Baan Suan Hotels -- Multi-Source Property Performance Analysis
Project
You are analyzing guest experience and property performance for Somchai Rattanapong, Director of Operations at Baan Suan Hotels. Baan Suan operates five boutique properties across Thailand: Koh Samui (beach resort), Krabi (beach resort), Bangkok (city hotel), Chiang Mai (cultural property), and Khao Yai (nature retreat).
What you are building
A findings report for the board that combines three data sources (bookings, reviews, revenue), determines which property differences in guest satisfaction are real vs noise, identifies what drives satisfaction, and presents the results in board-ready language.
Tech stack
- Python 3.11+ (conda "ds" environment)
- Jupyter Notebook
- pandas
- DuckDB (SQL-based multi-source analysis)

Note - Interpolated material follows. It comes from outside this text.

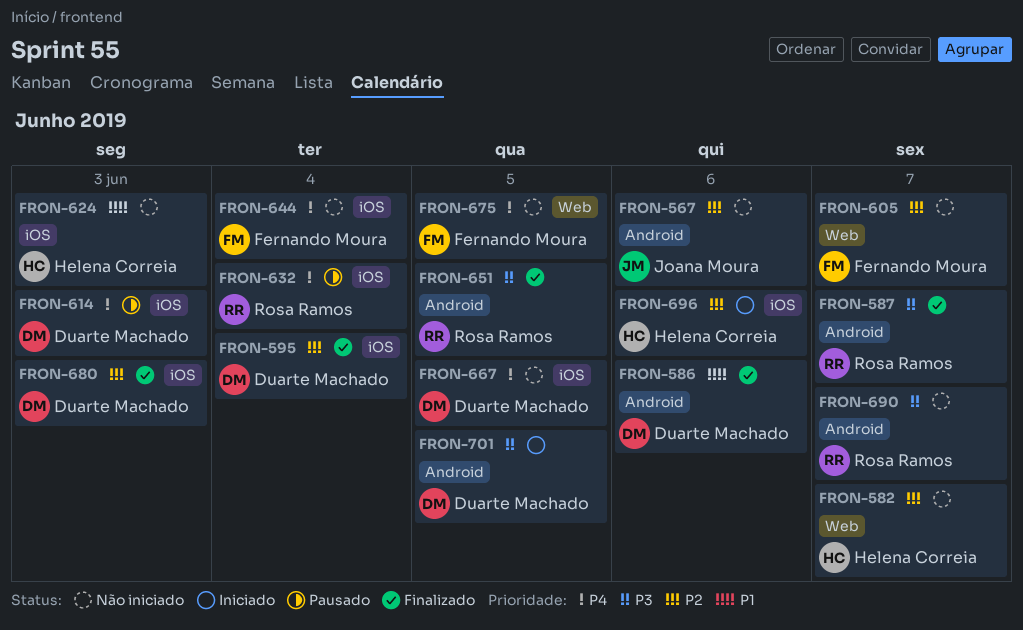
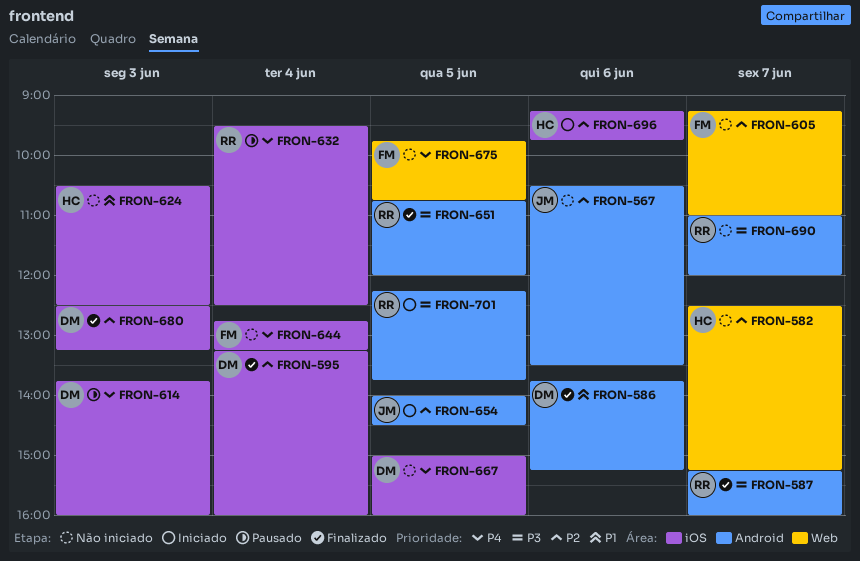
FRON-654: none -> present
FRON-701, owner: Duarte Machado -> Rosa Ramos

- scikit-learn (Ridge, Lasso, cross_val_score)
- scipy (statistical tests, assumption checking)
- matplotlib / seaborn
- Claude Code
- Git / GitHub
Data sources
- materials/bookings.csv -- reservation data (dates in DD/MM/YYYY, ~5,400 rows)
- materials/reviews.csv -- guest satisfaction scores from TripAdvisor and Booking.com (dates in MM/DD/YYYY, ~3,200 rows)
- materials/revenue.csv -- monthly revenue reports per property (90 rows)
- Data dictionaries: materials/bookings-dictionary.md, materials/reviews-dictionary.md, materials/revenue-dictionary.md
Key materials
- materials/client-email.md -- Somchai's initial email with requirements
- materials/methodology-memo-template.md -- template the student fills progressively
Tickets
- T1: Profile all three datasets independently (shape, types, nulls, date formats)
- T2: Join sources -- resolve date format discrepancy (DD/MM vs MM/DD), standardize revenue categories, verify row counts
- T3: Inferential analysis -- assumption checking, ANOVA or Kruskal-Wallis, effect sizes, pairwise comparisons with correction, interaction effects
- T4: Prediction model -- feature selection, regularization (Ridge/Lasso), cross-validation with std, feature importance
- T5: Cross-model review -- second AI reviews methodology memo with fresh context
- T6: Board findings report -- translate statistical results to business language, address all four requirements
- T7: Deliver to Somchai, handle scope extension, write decision record, push to GitHub
Verification guidance
- Check row counts before and after every join
- Check date formats match across sources before joining
- Run assumption checks (normality, homoscedasticity) before statistical tests
- Report effect sizes alongside p-values
- Apply multiple comparison corrections for pairwise tests
- Report cross-validation mean AND standard deviation
- No leaky features in prediction model
Commit convention
Commit after completing each ticket. Use descriptive messages that explain what analytical work was done, not just what files changed.